5th Reincarnation of Guru Rinpoche

In the afternoon we went for a hike to a 17thcentury temple high on the mountainside above Timphu.  We drive up to the beginning of the hike and it is a fairly flat walk of about 3 kilometers but we are sucking air at 9000 feet and the uphill portions of the hike practically bring us to our knees.  Hopefully we will acclimate soon. 

Prayer flags everywhere and when wind blows the prayer is sent

Every hike you go on in the mountains leads you to a temple or monastery

Monastery with prayer wheel at the end of our hike

Far below we can see the Tashichhodzong  courtyard where the festival is still going on.  The festival lasts from about 9 am to 5 pm.  We can hear some of the sounds of the drumbeats and cymbals.

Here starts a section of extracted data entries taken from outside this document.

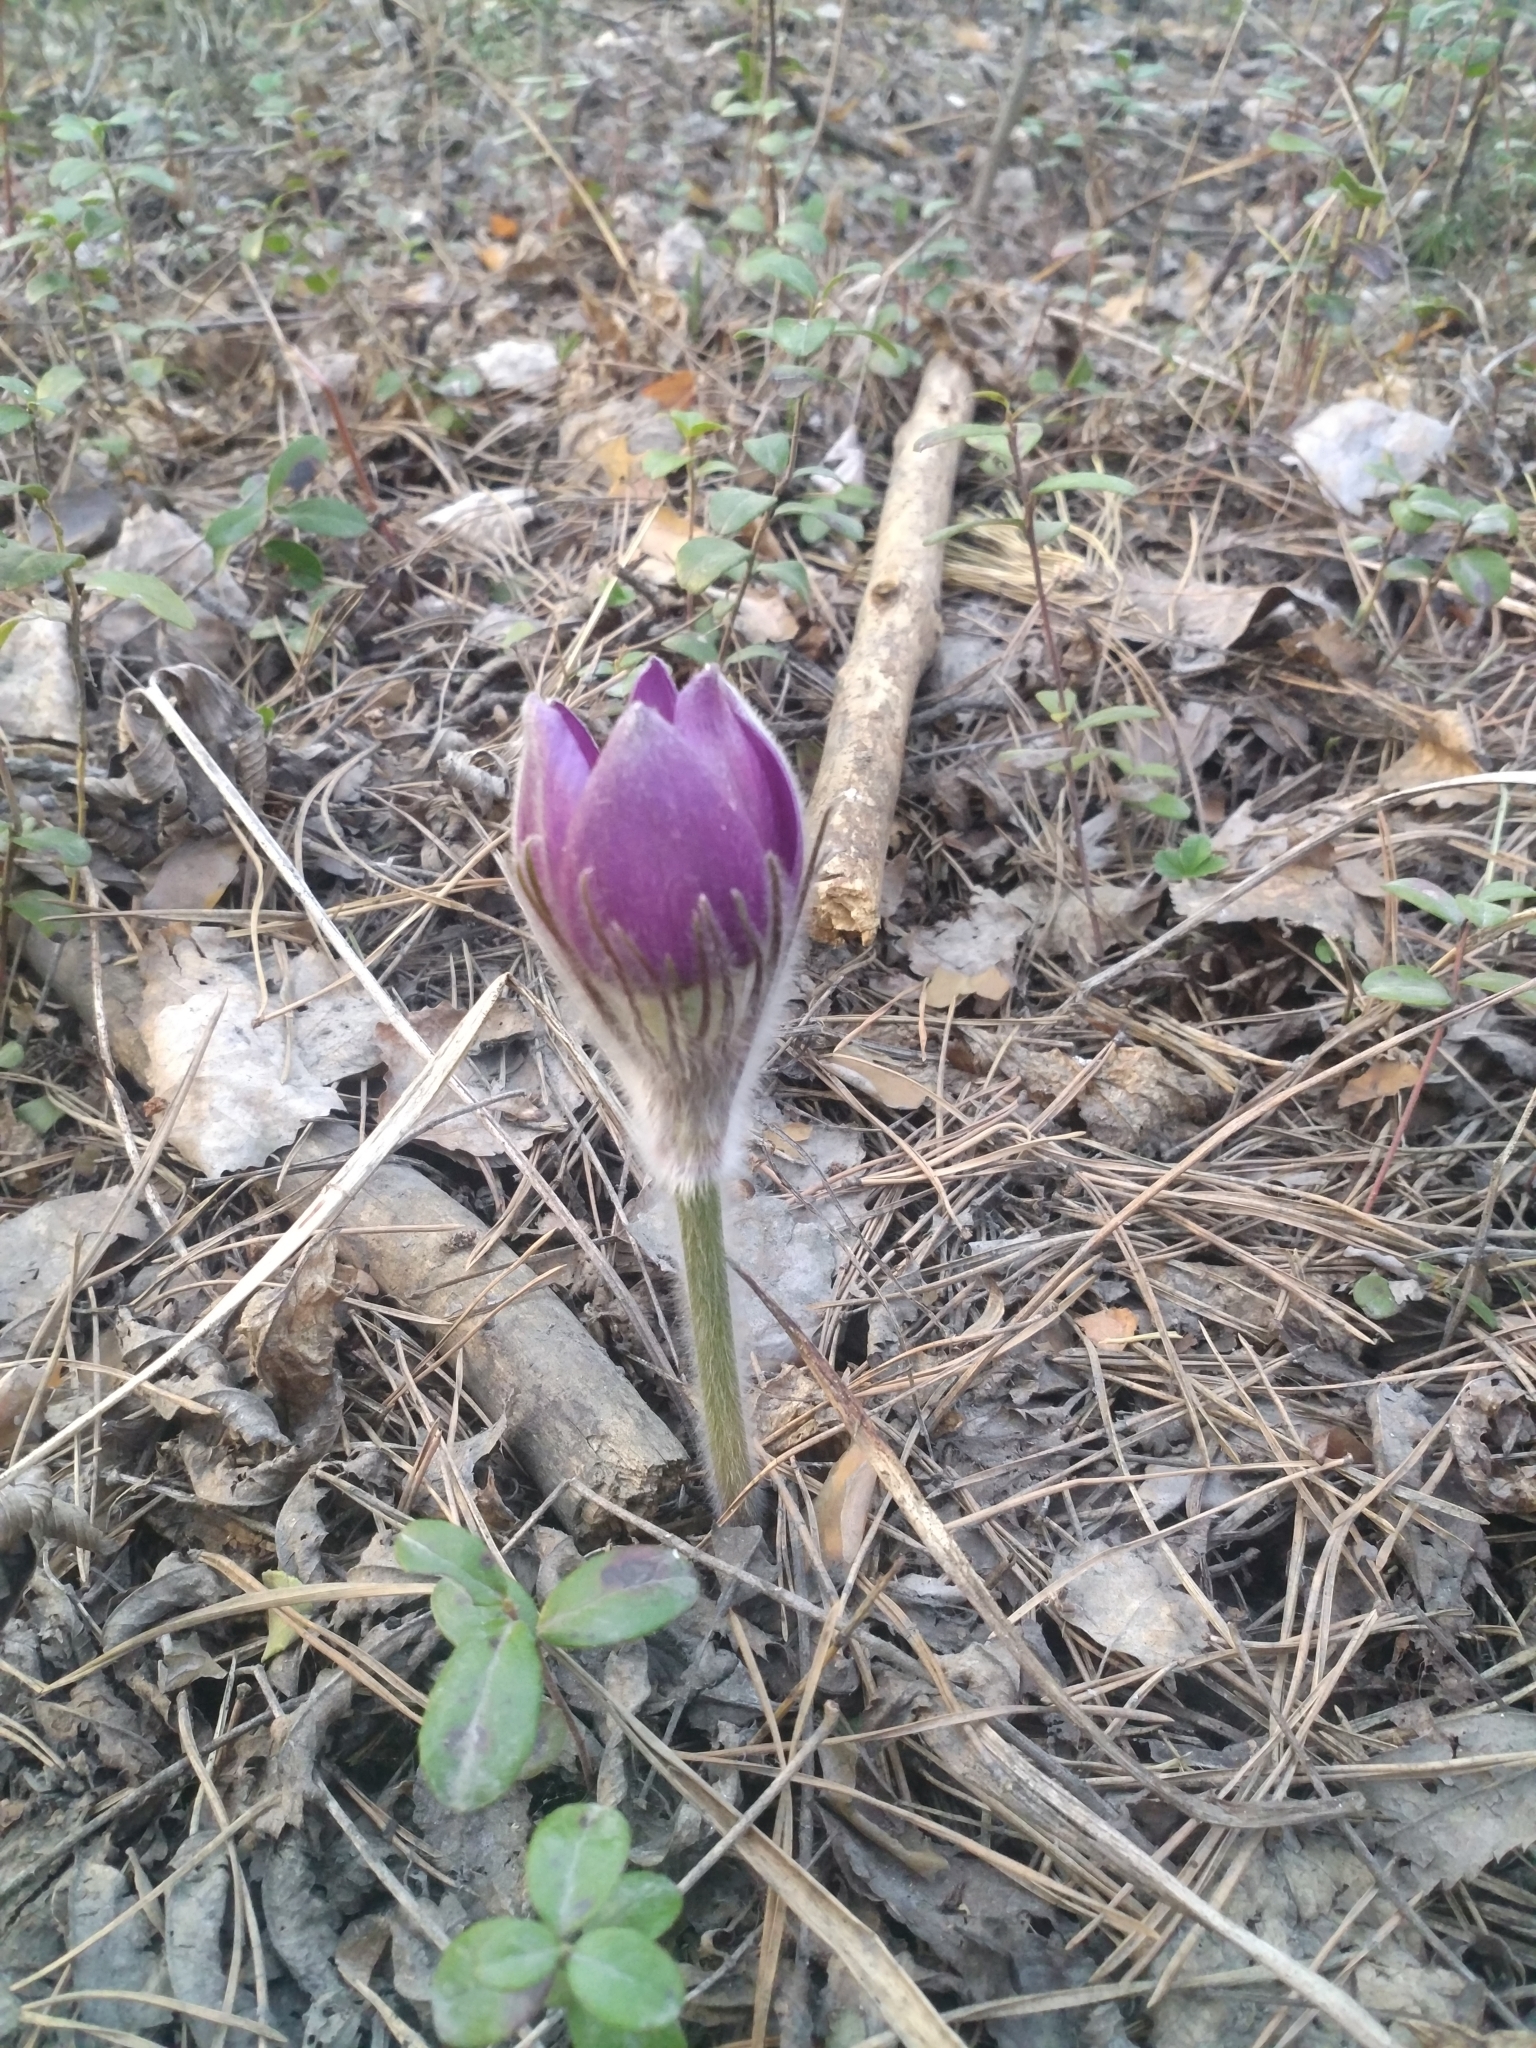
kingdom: Plantae
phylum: Tracheophyta
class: Magnoliopsida
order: Ranunculales
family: Ranunculaceae
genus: Pulsatilla
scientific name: Pulsatilla patens
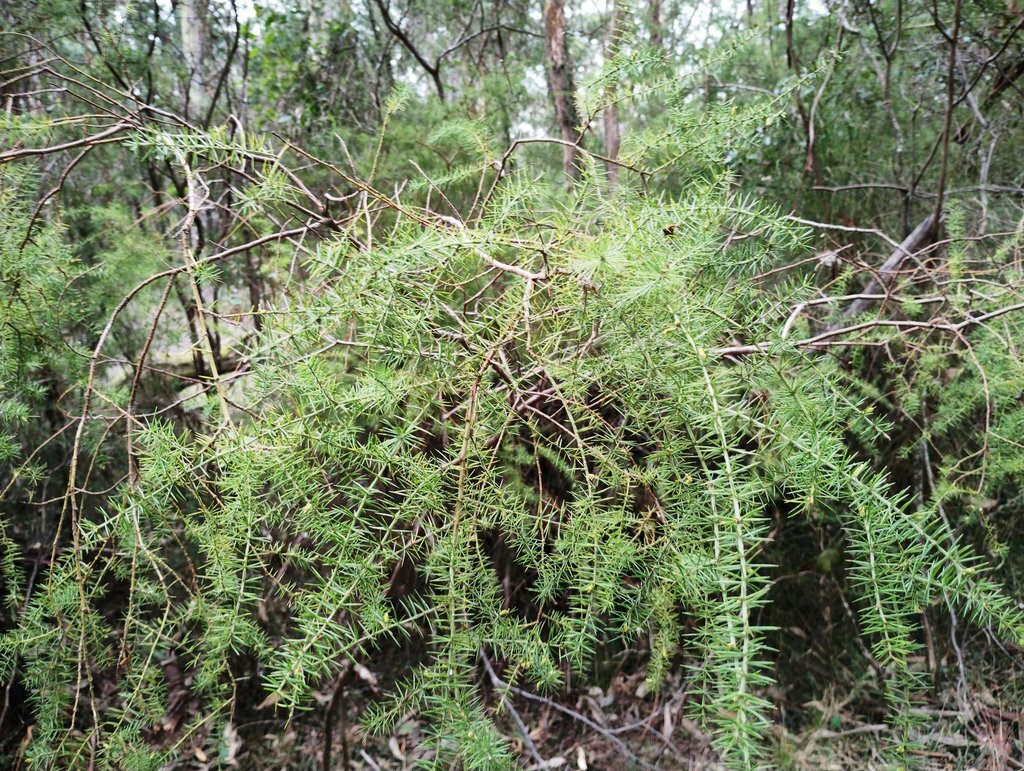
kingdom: Plantae
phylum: Tracheophyta
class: Magnoliopsida
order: Fabales
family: Fabaceae
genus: Acacia
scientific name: Acacia verticillata
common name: Prickly moses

The festival still going on
 You must cover your shoulders and legs and must remove your shoes before entering a temple.  No shorts are allowed and you might need a collared shirt to get into some of the temples.  You are not allowed to take photos inside of temples.  We follow Tashi and spin the prayer wheels as we enter the temple.  Once inside we try to follow Tashi’s lead and we show respect by using hands clasped in front in prayer position and follow Tashi as he touches his hands multiple points on chest and head and then kneels and touches his forehead to the ground.  The statue of the Buddha in front of us must be 15 feet tall and covered in gold.  We follow Tashi’s lead and make small cash offer and the monk pours holy water into our hands.  Tashi sips the holy water from his hands (we don’t) and sprinkles the rest over his head.
The temple at the end of our hike

A blessing was given to us by the lama as we departed the Amankora Lodge at Thimphu to drive to our next lodge at Gangtey.

A prayer was said by the Lama, then he blessed us with holy water, and then put a yellow string around our neck.
The roads in Bhutan or so narrow and dangerous that we needed the blessing!